A Copenhague, difficile de savoir où s’arrête l’espace privé et où commence l’espace public tant les deux sont imbriqués. Cette réussite spectaculaire, tant la fluidité de circulation est limpide, mais pas seulement,  renvoie en creux les insuffisances françaises en la matière.

Qu’il s’agisse d’un projet de recyclage urbain entre Christianshavn et Nyhavn, qui mixe sur plusieurs hectares logements, activités, bureaux, commerces, équipements, aménités… ou de la création d’un quartier à dominante tertiaire à Osterbro, les projets sont systématiquement conçus pour que l’on puisse traverser les périmètres privés, pour qu’ils se fondent dans l’espace urbain, sans rupture. On imagine que cet impératif fait partie de la « charte » urbaine de Copenhague et qu’il est profondément encré tant chez les acteurs publics que chez les acteurs privés.

Cette réussite spectaculaire, tant la fluidité de circulation est limpide, mais pas seulement,  renvoie en creux les insuffisances françaises en la matière.

Dans le cas où la puissance publique porte le projet de recyclage urbain, elle éprouve les plus dures difficultés à mettre autour de la table les acteurs (public et privé) du périmètre concerné, pour les amener à évoluer ensemble (et à éviter les ruptures urbaines). Voire pire, en général elle n’en voit même pas la nécessité. Du côté des acteurs privés, l’absence de culture urbaine les amène à se retrancher dans leur périmètre, voire à s’y barricader. Ce réflexe est d’autant plus regrettable quand il s’agit d’opérateurs de commerce, dont la vocation est d’être en intéraction avec l’espace public. L’espace urbain est alors la juxtaposition d’espaces public et privé.

Dans le cas où elle crée un nouveau quartier, la puissance publique a davantage de latitude à éviter les ruptures entre espace public et espace privé. Pensant anticiper les volontés des acteurs privés, elle s’empresse même de clôturer les périmètres des gestionnaires publics et privés. Car il s’agit bien de gestionnaires. Leur finalité technique (accès) et/ou sécuritaire justifie les barricades urbaines, au détriment du projet urbain. Ces périmètres congestionnés ne sont propices à aucun développement. Ils sont seulement destinés à vivre leur propre vie, sans ne jamais irriguer ou être irrigués par leur environnement.

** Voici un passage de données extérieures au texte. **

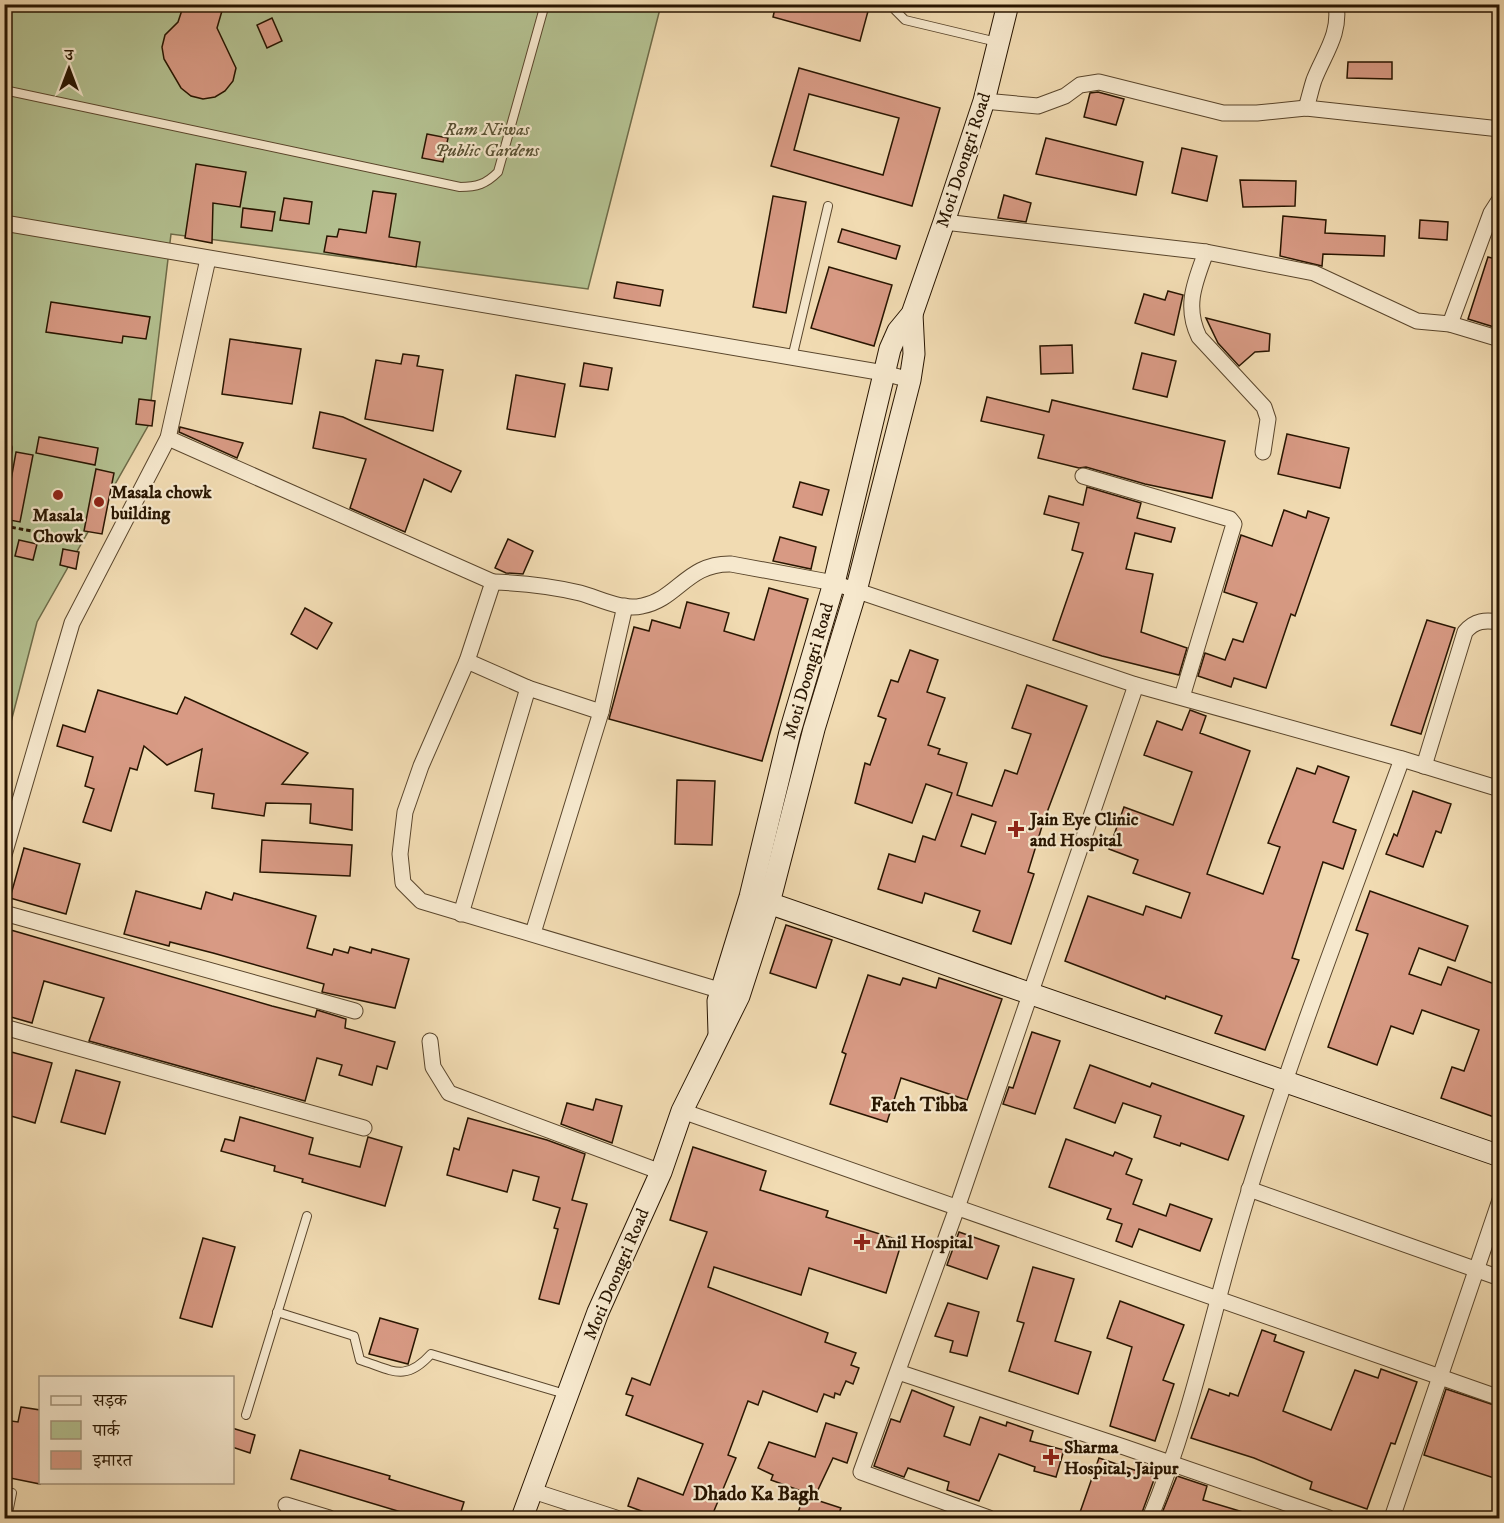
<svg xmlns="http://www.w3.org/2000/svg" width="1504" height="1523" viewBox="0 0 1504 1523" font-family="'IM FELL DW Pica','Noto Serif Devanagari',serif">
	<style>
		.green { fill: #b4c191; stroke: #6e6b48; stroke-width: 1.5 }
		.building { fill: #d89a84; stroke: #281500; stroke-width: 1.5; fill-rule: evenodd }
		.lines { fill: none; stroke-linecap: round; stroke-linejoin: round }
		.lane-casing { stroke: #5a462c; stroke-width: 10 }
		.street-casing { stroke: #5a462c; stroke-width: 17 }
		.secondary-casing { stroke: #281500; stroke-width: 23 }
		.path { stroke: #281500; stroke-width: 3; stroke-dasharray: 4.5 3; stroke-linecap: butt }
		.lane { stroke: #f6e8cd; stroke-width: 8 }
		.street { stroke: #f6e8cd; stroke-width: 15 }
		.secondary { stroke: #f6e8cd; stroke-width: 21 }
		.poi-dot { fill: #8f2418; stroke: #f6e8cd; stroke-width: 2 }
		.labels { text-anchor: middle; stroke-width: 4.5; stroke-linejoin: round; paint-order: stroke }
		.park-label { font-size: 18px; font-style: italic; fill: #595133; stroke: #f6e8cd }
		.street-label { font-size: 18px; fill: #281500; stroke: #f6e8cd }
		.poi-label { font-size: 18px; font-weight: bold; fill: #281500; stroke: #f6e8cd; text-anchor: start }
		.neighbourhood-label { font-size: 20px; font-weight: bold; fill: #281500; stroke: #f6e8cd }
	</style>
	<rect width="100%" height="100%" fill="#f1dbb2"/>
	<filter id="stains"><feTurbulence type="fractalNoise" baseFrequency=".00333" numOctaves="4"/><feColorMatrix values="0 0 0 0 .2 0 0 0 0 .09 0 0 0 0 .02 0 0 0 .5 -.17"/></filter>
	<radialGradient id="worn" r=".72"><stop offset=".6" stop-color="#630" stop-opacity="0"/><stop offset="1" stop-color="#630" stop-opacity=".3"/></radialGradient>
	<path class="green" d="M5,5h656l-73,284 -417,-55 -23,192 -111,196 -32,123z"/>
	<g class="building">
		<path d="M184,4h40l-7,24 19,40 -3,13 -8,10 -10,6 -12,2 -12,-3 -10,-8 -17,-29 -2,-12 3,-12 13,-13z"/>
		<path d="M776,4h94l-10,37 -87,-24z"/>
		<path d="M272,18l10,23 -15,7 -10,-23z"/>
		<path d="M1348,62h44v17l-45,-1z"/>
		<path d="M799,68l141,40 -28,98 -141,-40zM809,94l90,24 -16,57 -89,-25z"/>
		<path d="M1098,92l26,7 -8,26 -32,-8 6,-24z"/>
		<path d="M427,134l21,4 -5,24 -21,-4z"/>
		<path d="M1046,138l97,24 -7,33 -100,-21z"/>
		<path d="M1182,148l35,8 -10,45 -35,-8z"/>
		<path d="M196,164l50,8 -6,35 -27,-4 -1,40 -27,-5z"/>
		<path d="M1240,180l56,1 -1,25 -52,1z"/>
		<path d="M373,191l23,3 -7,43 31,5 -4,25 -92,-15 3,-16 10,1 2,-8 27,4z"/>
		<path d="M1004,195l27,8 -5,19 -28,-4z"/>
		<path d="M773,196l33,6 -20,111 -33,-6z"/>
		<path d="M284,198l28,4 -3,22 -29,-4z"/>
		<path d="M243,208l32,4 -3,19 -31,-4z"/>
		<path d="M1283,216l43,4 -1,13 60,3 -1,20 -61,-2 -1,12 -42,-10z"/>
		<path d="M1420,220l28,2 -1,18 -28,-2z"/>
		<path d="M842,229l58,17 -4,13 -58,-17z"/>
		<path d="M1488,257l12,3v51l-6,16 -26,-8z"/>
		<path d="M829,267l63,18 -18,61 -63,-18z"/>
		<path d="M617,282l46,8 -3,16 -46,-8z"/>
		<path d="M1168,291l15,4 -9,40 -39,-12 9,-29 21,6z"/>
		<path d="M51,302l99,15 -4,22 -23,-3 -1,7 -76,-11z"/>
		<path d="M1206,318l64,16 -1,17 -14,1 -16,14 -21,-23z"/>
		<path d="M230,339l71,10 -9,55 -70,-10z"/>
		<path d="M1072,345l1,28 -32,1 -1,-28z"/>
		<path d="M1142,353l34,8 -9,36 -34,-8z"/>
		<path d="M403,354l16,2 -2,10 26,4 -10,61 -68,-12 11,-59 25,4z"/>
		<path d="M584,363l28,5 -4,22 -28,-4z"/>
		<path d="M516,375l49,9 -10,53 -48,-8z"/>
		<path d="M987,397l62,15 3,-12 173,41 -13,57 -67,-14 -59,-17 -7,1 -41,-10 6,-23 -63,-14z"/>
		<path d="M139,399l16,2 -3,25 -16,-2z"/>
		<path d="M320,412l23,5 118,54 -10,21 -27,-13 -19,53 -55,-24 16,-49 -53,-11z"/>
		<path d="M180,427l63,16 -6,15 -58,-26z"/>
		<path d="M1287,434l62,14 -9,40 -62,-14z"/>
		<path d="M39,437l59,11 -3,17 -59,-12z"/>
		<path d="M16,452l17,3 -13,67 -16,-3z"/>
		<path d="M96,469l18,4 -12,61 -18,-3z"/>
		<path d="M800,482l29,8 -7,25 -29,-8z"/>
		<path d="M1087,487l54,16 -4,15 38,10 -4,14 -36,-9 -9,36 27,5 -12,58 46,16 -8,27 -77,-19 -49,-16 30,-87 -11,-3 7,-27 -35,-9 5,-18 34,9z"/>
		<path d="M1284,510l22,8 2,-7 21,7 -34,98 -4,-2 -25,74 -32,-10 -3,9 -33,-11 7,-23 20,7 8,-21 10,3 14,-39 -33,-11 17,-57 31,11z"/>
		<path d="M780,537l36,10 -5,22 -38,-8z"/>
		<path d="M508,539l25,12 -10,23 -17,-1 -11,-5z"/>
		<path d="M19,540l18,4 -4,16 -18,-4z"/>
		<path d="M63,549l16,3 -3,17 -16,-4z"/>
		<path d="M769,588l39,11 -46,162 -153,-42 25,-92 15,4 3,-11 28,8 7,-26 42,11 -5,18 30,9z"/>
		<path d="M305,608l27,15 -15,26 -26,-15z"/>
		<path d="M1427,620l28,8 -34,106 -30,-9z"/>
		<path d="M910,650l28,10 -11,32 18,6 -17,47 12,4 -2,5 29,9 -10,32 35,11 13,-36 12,4 14,-40 -19,-6 15,-43 60,21 -44,117 -15,49 6,2 -23,70 -38,-13 7,-20 -55,-18 -3,10 -44,-14 11,-35 26,8 8,-26 12,4 17,-47 -26,-9 -14,39 -57,-20 10,-40 5,2 16,-46 -8,-3 13,-36 7,2zM972,814l24,8 -11,32 -24,-8z"/>
		<path d="M98,690l79,24 8,-17 123,56 -26,31 71,5 -1,41 -42,-7 1,-19 -45,-1 -2,13 -52,-8 2,-14 -19,-3 7,-42 -35,16 -23,-19 -7,24 -7,-2 -19,63 -28,-9 11,-33 -9,-3 8,-29 -36,-11 6,-21 22,7z"/>
		<path d="M1190,710l16,6 -6,17 50,18 -43,123 56,20 17,-47 -12,-4 29,-75 18,6 3,-8 31,11 -16,45 23,8 -13,39 -20,-7 -31,96 7,2 -34,90 -50,-17 7,-17 -56,-20 -1,3 -100,-38 23,-65 55,19 3,-9 35,12 9,-25 -57,-20 5,-13 -29,-11 15,-42 49,18 19,-53 -48,-17 13,-34 25,9z"/>
		<path d="M677,780l38,1 -3,64 -37,-1z"/>
		<path d="M1413,791l38,13 -10,29 -5,-2 -13,36 -37,-13 8,-20 3,2z"/>
		<path d="M262,840l90,5 -2,31 -90,-4z"/>
		<path d="M24,848l56,16 -14,50 -56,-16z"/>
		<path d="M136,891l65,18 5,-17 26,8 2,-7 82,23 -9,32 25,7 2,-6 14,4 2,-6 21,6 1,-4 37,10 -14,49 -73,-16 2,-8 -111,-31 -43,-11 -1,4 -45,-12z"/>
		<path d="M1370,891l98,35 -13,35 -36,-13 -10,26 32,11 7,-18 52,19v116l-6,15 -53,-19 11,-31 12,4 15,-41 -57,-20 -9,24 -22,-8 -14,39 -49,-18 40,-113 -12,-4z"/>
		<path d="M786,925l46,15 -16,48 -46,-15z"/>
		<path d="M4,928l268,78 43,11 2,-7 29,9 -1,9 50,14 -8,27 -10,-3 -5,19 -33,-10 3,-10 -25,-7 -12,43 -216,-60 15,-43 -60,-17 -12,42 -28,-8z"/>
		<path d="M868,975l32,10 3,-7 33,10 3,-10 63,21 -35,101 -66,-22 -14,44 -57,-18 16,-50 -4,-2z"/>
		<path d="M1032,1032l28,9 -25,73 -32,-10 6,-17 4,1z"/>
		<path d="M4,1050l48,13 -17,60 -31,-9z"/>
		<path d="M1090,1065l60,22 2,-4 92,33 -16,44 -47,-17 -1,3 -26,-9 7,-21 -38,-13 -8,20 -41,-15z"/>
		<path d="M76,1070l44,12 -15,52 -44,-12z"/>
		<path d="M596,1099l26,7 -10,37 -51,-19 6,-21 26,7z"/>
		<path d="M240,1117l73,21 -4,16 51,13 8,-30 34,10 -17,59 -83,-24 1,-3 -29,-8 1,-5 -54,-15 4,-12 9,2z"/>
		<path d="M468,1118l79,22 38,14 -13,46 15,4 -28,100 -20,-5 19,-70 -4,-1 6,-20 -27,-8 6,-23 -26,-7 -6,22 -60,-17 7,-27 5,2z"/>
		<path d="M1066,1139l47,17 2,-4 17,7 -6,15 16,6 -9,24 33,12 4,-12 42,15 -12,32 -61,-22 -7,18 -16,-6 6,-17 -15,-5 4,-10 -62,-22z"/>
		<path d="M693,1147l73,24 -6,19 68,21 -2,6 76,24 -16,52 -77,-25 -8,27 -87,-28 -6,20 120,46 -3,9 31,11 -5,12 8,3 -6,16 -7,-3 -6,14 -5,-2 -1,5 -10,-4 -7,18 -54,-21 -5,14 -10,-4 -20,54 8,3 -25,60h-51l-32,-12 10,-28 45,17 20,-51 -77,-29 7,-19 -7,-2 6,-16 18,7 57,-153 -37,-12z"/>
		<path d="M959,1232l40,14 -12,33 -40,-14z"/>
		<path d="M203,1238l32,9 -23,80 -32,-9z"/>
		<path d="M1033,1267l41,12 -19,62 36,11 -13,42 -69,-23 15,-48 -7,-2z"/>
		<path d="M1120,1301l64,24 -21,55 11,4 -19,57 -45,-15 22,-79 -25,-9z"/>
		<path d="M948,1303l31,9 -12,44 -17,-4 3,-11 -18,-5z"/>
		<path d="M380,1318l38,11 -10,35 -39,-10z"/>
		<path d="M1262,1330l14,5 -2,6 30,11 -21,59 48,19 24,-60 23,8 3,-9 36,13 -22,62 -4,-1 -24,66 -57,-20 2,-7 -58,-24 -63,-20 18,-49 20,7 1,-3 8,3z"/>
		<path d="M1446,1389l54,18v73l-76,-25z"/>
		<path d="M912,1390l42,17 -10,29 26,9 10,-28 26,9 1,-4 26,9 -3,10 34,9 -8,27 -22,-6 1,-4 -36,-13 -20,47 -32,-11 2,-8 -41,-14 -4,9 -30,-11 17,-47 9,3z"/>
		<path d="M21,1407l19,3v74l-35,-7 4,-21 -5,-1v-35l14,2z"/>
		<path d="M826,1423l31,10 -10,30 -14,-5 -18,38 -44,-16 2,-5 -15,-7 11,-26 46,15z"/>
		<path d="M232,1428l23,7 -5,18 -18,-6z"/>
		<path d="M300,1450l90,26 -1,3 75,23 -5,16h-38l-130,-39z"/>
		<path d="M1099,1458l56,19 -15,41h-62z"/>
		<path d="M1177,1476l30,10 -4,14 50,15 -1,3h-92z"/>
		<path d="M804,1496l37,12 -4,10h-41z"/>
	</g>
	<g class="lines">
		<g class="lane-casing">
			<g id="lane">
				<path d="M894,4l1,6 10,10 92,22"/>
				<path d="M4,90l456,97c17,0 26,-3 38,-15l47,-168"/>
				<path d="M792,358l36,-152"/>
				<path d="M4,448h4l-4,22"/>
				<path d="M277,1312l77,24 6,24c32,10 45,23 71,-6l134,40"/>
				<path d="M246,1415l61,-199"/>
				<path d="M7,1518l5,-25"/>
			</g>
		</g>
		<g class="street-casing">
			<g id="street">
				<path d="M984,101l54,5 27,-10 15,-11 19,-3 124,31h34l49,-5 194,21"/>
				<path d="M1306,108c3,-9 5,-19 8,-28 10,-26 27,-46 22,-76"/>
				<path d="M944,222l262,30 108,21 103,48 33,3 50,15"/>
				<path d="M4,223l880,150 26,7"/>
				<path d="M1206,252c-11,30 -22,54 -7,85l65,70 4,12 -5,33"/>
				<path d="M1450,324l41,-111 9,-14"/>
				<path d="M168,438l325,144 -26,79 61,27"/>
				<path d="M1083,476l147,43 4,5 -52,173"/>
				<path d="M493,582c29,1 58,4 87,11 19,5 42,18 62,13 36,-7 45,-43 89,-42l103,19 302,102 266,74 98,30"/>
				<path d="M467,661l-46,105 -16,46 -5,42 3,29 18,18 308,92"/>
				<path d="M601,712l24,-106"/>
				<path d="M1424,766l41,-134c10,-12 20,-12 35,-10"/>
				<path d="M4,855l68,-232 96,-185 40,-179"/>
				<path d="M4,913l351,98"/>
				<path d="M461,914l67,-226 73,24 -68,221"/>
				<path d="M4,1027l360,101"/>
				<path d="M430,1041l3,26 16,26 212,79"/>
				<path d="M682,1111l818,287"/>
				<path d="M1249,1189l251,89"/>
				<path d="M898,1372l226,75 205,71"/>
				<path d="M530,1490l86,28"/>
				<path d="M286,1505l43,13"/>
				<path d="M989,1518l-128,-46 96,-264 179,-523"/>
				<path d="M1150,1518c44,-106 65,-220 100,-330 45,-145 100,-287 152,-429"/>
				<path d="M1392,1518l108,-318"/>
			</g>
		</g>
		<g class="secondary-casing">
			<g id="secondary">
				<path d="M757,899l743,257"/>
				<path d="M719,1033l-1,-32 32,-104 40,-165 44,-149 56,-234 8,-18 14,-17 32,-92 40,-121 24,-97"/>
				<path d="M522,1518l76,-206 63,-140 21,-61 57,-115 30,-93 45,-174 42,-138 54,-211 4,-26 -2,-40"/>
			</g>
		</g>
		<path class="path" d="M4,526l67,12"/>
		<use href="#lane" class="lane"/>
		<use href="#street" class="street"/>
		<use href="#secondary" class="secondary"/>
	</g>
	<g class="poi-dot">
		<circle cx="58" cy="495" r="6"/>
		<circle cx="99" cy="502" r="6"/>
		<path d="M1013 820h6v6h6v6h-6v6h-6v-6h-6v-6h6z"/>
		<path d="M859 1233h6v6h6v6h-6v6h-6v-6h-6v-6h6z"/>
		<path d="M1048 1448h6v6h6v6h-6v6h-6v-6h-6v-6h6z"/>
	</g>
	<g class="labels">
		<g class="park-label">
			<text x="487" y="135">Ram Niwas<tspan x="487" dy="21">Public Gardens</tspan></text>
		</g>
		<g class="street-label">
			<text transform="translate(963 160) rotate(-72)" y="6">Moti Doongri Road</text>
			<text transform="translate(808 671) rotate(-74)" y="6">Moti Doongri Road</text>
			<text transform="translate(616 1274) rotate(-67)" y="6">Moti Doongri Road</text>
		</g>
		<g class="poi-label">
			<text x="111" y="498">Masala chowk<tspan x="111" dy="21">building</tspan></text>
			<text x="58" y="521" text-anchor="middle">Masala<tspan x="58" dy="21">Chowk</tspan></text>
			<text x="1030" y="825">Jain Eye Clinic<tspan x="1030" dy="21">and Hospital</tspan></text>
			<text x="876" y="1248">Anil Hospital</text>
			<text x="1064" y="1453">Sharma<tspan x="1064" dy="21">Hospital, Jaipur</tspan></text>
		</g>
		<g class="neighbourhood-label">
			<text x="919" y="1111">Fateh Tibba</text>
			<text x="756" y="1500">Dhado Ka Bagh</text>
		</g>
	</g>
	<rect width="1504" height="1523" fill="none" stroke="#f1dbb2" stroke-width="24"/>
	<rect x="6" y="6" width="1492" height="1511" fill="none" stroke="#281500" stroke-width="3"/>
	<rect x="12" y="12" width="1480" height="1499" fill="none" stroke="#281500" stroke-width="1.5"/>
	<rect x="39" y="1376" width="195" height="108" fill="#f6e8cd" stroke="#a4947b" stroke-width="1.5"/>
	<rect x="51" y="1396" width="30" height="9" fill="#f6e8cd" stroke="#a4947b" stroke-width="1.5"/>
	<text x="93" y="1406" font-size="18" fill="#281500">सड़क</text>
	<rect x="51" y="1421" width="30" height="18" fill="#b4c191" stroke="#a4947b" stroke-width="1.5"/>
	<text x="93" y="1436" font-size="18" fill="#281500">पार्क</text>
	<rect x="51" y="1451" width="30" height="18" fill="#d89a84" stroke="#a4947b" stroke-width="1.5"/>
	<text x="93" y="1466" font-size="18" fill="#281500">इमारत</text>
	<g transform="translate(69 69)" stroke="#f6e8cd" stroke-width="4.5" paint-order="stroke">
	<path d="M0-4.5L10 22L0 15L-10 22Z" fill="#281500"/>
	<text y="-9" font-size="16" font-weight="bold" text-anchor="middle" fill="#281500">उ</text>
	</g>
	<rect width="100%" height="100%" filter="url(#stains)"/>
	<rect width="100%" height="100%" fill="url(#worn)"/>
</svg>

Du côté des acteurs publics, réfléchir à tout type de projet urbain c’est d’abord se demander ce qu’on veut faire ensemble. Cette question du « ce qu’on veut faire ensemble » est primordiale car elle permet de définir le projet urbain, les acteurs que l’on veut attirer, autour de quelle ambition partagée, les interactions que l’on cherche à provoquer entre habitants et usagers temporaires. Elle établit une feuille de route claire qui accroit l’attractivité du territoire auprès des investisseurs privés les plus créatifs. Du côté des acteurs privés, est-ce pour m’investir localement, capter les dynamiques locales, contribuer au développement du territoire ou uniquement profiter d’un foncier moins cher ou d’infrastructure de transport plus efficace ?

L’intérêt métropolitain du Grand Paris doit intégrer la dimension du projet urbain pour ce qu’on veut faire ensemble, et pas seulement traiter l’intérêt métropolitain sous l’angle de la dimension stratégique des projets. Ignorer cet aspect ça serait ignorer les échecs retentissant de nombre de projets plus ou moins récents (le pire étant les projets en cours de construction déjà obsolètes).